You can withdraw your consent to receive marketing emails by using the unsubscribe link in any message. For other types of consent, please email privacy@divinosolutions.com.

California Residents - Sale of Personal Info

Divino Business Solutions Inc. does not sell personal information as defined under the California Consumer Privacy Act (CCPA).

Cookie & Tracking Preferences

By continuing to use our website, you consent to our use of cookies as outlined in our privacy policy. If you wish to opt out, you may disable cookies in your browser settings.

Accessibility (AODA Compliance)

We are committed to providing accessible information. This policy is available in alternate formats, such as Braille or audio, upon request by contacting privacy@divinosolutions.com.

Essential Cookies

These cookies are necessary for the basic operation of our websites and portals. They enable core functionality such as page navigation, secure login, and access to account features.

• Session cookies for secure access to the jobs and partners portals

Advertising Cookies

These cookies are used to deliver relevant ads and measure ad performance. They are typically placed by trusted third-party networks.

• Google Ads: Used for personalized job-related advertising. Learn More
• LinkedIn Insights Tag: Used for conversion tracking and retargeting on our corporate website. Learn More

Analytics Cookies

These cookies help us understand how visitors interact with our websites. We use this data to improve performance, navigation, and content delivery.

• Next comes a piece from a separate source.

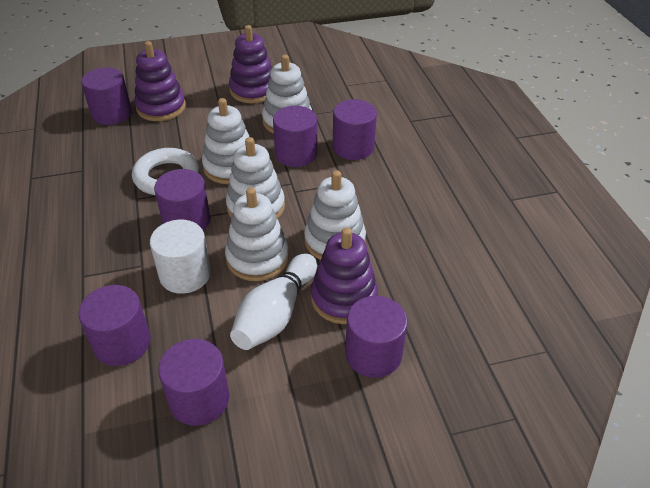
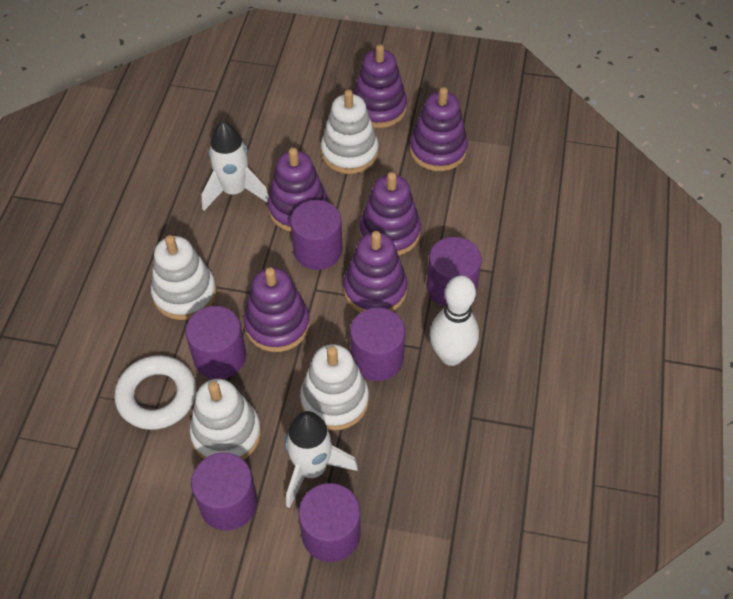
purple cylinder: 7 -> 6
purple stacking toy: 3 -> 6
white cylinder: 1 -> 0
white rocket: 0 -> 2
white stacking toy: 5 -> 4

• Google Analytics 4 (GA4): Collects anonymized traffic and behavior data. Learn More
• Hotjar: Used for heatmaps and user interaction insights (anonymized). Learn More
• Microsoft Clarity: Provides anonymous session recordings and heatmaps. Learn More

Notification of Changes

If we make material changes to this policy, we will notify users either by email (if available) or by posting a notice on our website prior to the changes taking effect. In the event of material changes, we may ask users to re-consent to the updated policy.

Version History

A version history of this policy will be maintained in the footer of our website for transparency.

Acceptance of Changes

By continuing to use our services after the updated Privacy Policy has been posted, you acknowledge and accept the revised terms. If you do not agree to the changes, you may stop using our services at any time.

Consent Expiry: User consent will automatically expire after one (1) year. We will re-prompt users for consent when required by law or after significant updates.